Sunday, June 10, 2012

CMS' and The Possible Obsolescence of Its Versions of the EHR, PCMH and ACO

Let thousands bloom
After reading this Huffington Post (HuffPo) article by National Physicians Alliance board member Ricky Choi, the Disease Management Care Blog is worried.

According to Dr. Choi, sometime last week, the White House hosted a meeting of national physician leaders to talk about the Affordable Care Act.  HHS Secretary Sebelius was there along with other CMS administrators.  The conversation focused on electronic health records (EHRs), the patient centered medical home (PCMH) and accountable care organizations (ACOs). 

The DMCB is not worried about another Cabinet member blurring the line between policy and election-year political grandstanding.  It is not concerned that naive ACA supporters are unwittingly being used to promote the Administration's health reform nostrums.  It is not surprised that this flattering article seemed only fit for liberal HuffPo and is destined to reinforce the biases of an already committed base.
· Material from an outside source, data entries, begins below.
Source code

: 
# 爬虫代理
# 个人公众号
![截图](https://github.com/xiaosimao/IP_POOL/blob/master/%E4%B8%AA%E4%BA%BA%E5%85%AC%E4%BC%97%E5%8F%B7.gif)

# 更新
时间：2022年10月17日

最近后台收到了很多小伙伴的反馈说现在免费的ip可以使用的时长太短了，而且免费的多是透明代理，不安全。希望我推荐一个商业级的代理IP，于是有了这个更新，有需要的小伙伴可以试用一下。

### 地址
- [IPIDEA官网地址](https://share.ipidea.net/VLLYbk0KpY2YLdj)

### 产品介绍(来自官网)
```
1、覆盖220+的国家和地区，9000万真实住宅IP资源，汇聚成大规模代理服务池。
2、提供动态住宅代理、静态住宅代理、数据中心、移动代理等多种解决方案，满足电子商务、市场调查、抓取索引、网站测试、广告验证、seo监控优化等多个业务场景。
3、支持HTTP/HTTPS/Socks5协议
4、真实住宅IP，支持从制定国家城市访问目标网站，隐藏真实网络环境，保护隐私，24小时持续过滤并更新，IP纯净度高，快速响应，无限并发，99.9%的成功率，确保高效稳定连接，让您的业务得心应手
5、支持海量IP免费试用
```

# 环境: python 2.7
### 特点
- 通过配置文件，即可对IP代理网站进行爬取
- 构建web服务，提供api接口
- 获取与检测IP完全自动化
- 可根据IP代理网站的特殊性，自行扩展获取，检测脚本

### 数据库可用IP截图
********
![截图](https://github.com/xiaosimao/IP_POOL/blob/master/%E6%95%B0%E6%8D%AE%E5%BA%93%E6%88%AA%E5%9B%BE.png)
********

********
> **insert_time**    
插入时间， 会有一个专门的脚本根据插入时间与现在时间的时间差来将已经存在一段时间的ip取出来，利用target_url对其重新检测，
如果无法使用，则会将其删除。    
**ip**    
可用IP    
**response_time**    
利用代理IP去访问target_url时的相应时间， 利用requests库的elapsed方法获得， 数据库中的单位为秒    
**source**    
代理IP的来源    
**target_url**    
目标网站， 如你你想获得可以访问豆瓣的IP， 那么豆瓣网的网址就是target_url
It is not wondering about a curious commitment to care approaches that still are not conclusively backed up by a critical mass of peer-reviewed evidence. Finally, the DMCB isn't shocked that it was not invited to the White House.

Rather, says the DMCB, it's worried that this is all the White House has.  A precious day of CMS leadership attention spent in recycling stale EHR, PCMH and ACO acronyms and jargon with a fawning circle of fellow ideologues? What gives?

While the CMS' EHR's meaningful use program continues, health care technology is evolving away from fixed desktops and mainframes toward mobile smart devices, apps, the cloud and social media. The transition is bound to shift doctor's and patients' highly personalized management of information in ways that we haven't thought of. 

CMS' "PCMH Ver. 1" entails a wholly contained primary care provider team reimbursed with a monthly fee.  In the meantime, other health systems and insurers are already figuring out how to simultaneously out and insource team members depending on local resources and patient risk. 

CMS is just getting its ACO pilots and programs off the ground. In contrast, commercial insurers launched a host of "accountability" initiatives years ago. Many are focused on a single clinical domain (such as avoidable emergency use, patients who are high risk, or post-discharge readmissions) and are highly flexible and expandable.

The distinctly modular approach to health IT, medical homes and provider-insurer risk transfer certainly contrasts with CMS' plodding one-size-fits-all and top-down planning.  While a thousand commercial sector flowers bloom, CMS risks presiding over demos and pilots that could become obsolete before the the data collection has been completed.  Why aren't they meeting about that?

Last but not least, the Administration seems to be putting all of the ACA's eggs in the EHR, PCMH and ACO baskets. If they don't work out, it would further undermine the brand of the star-crossed Affordable Care Act.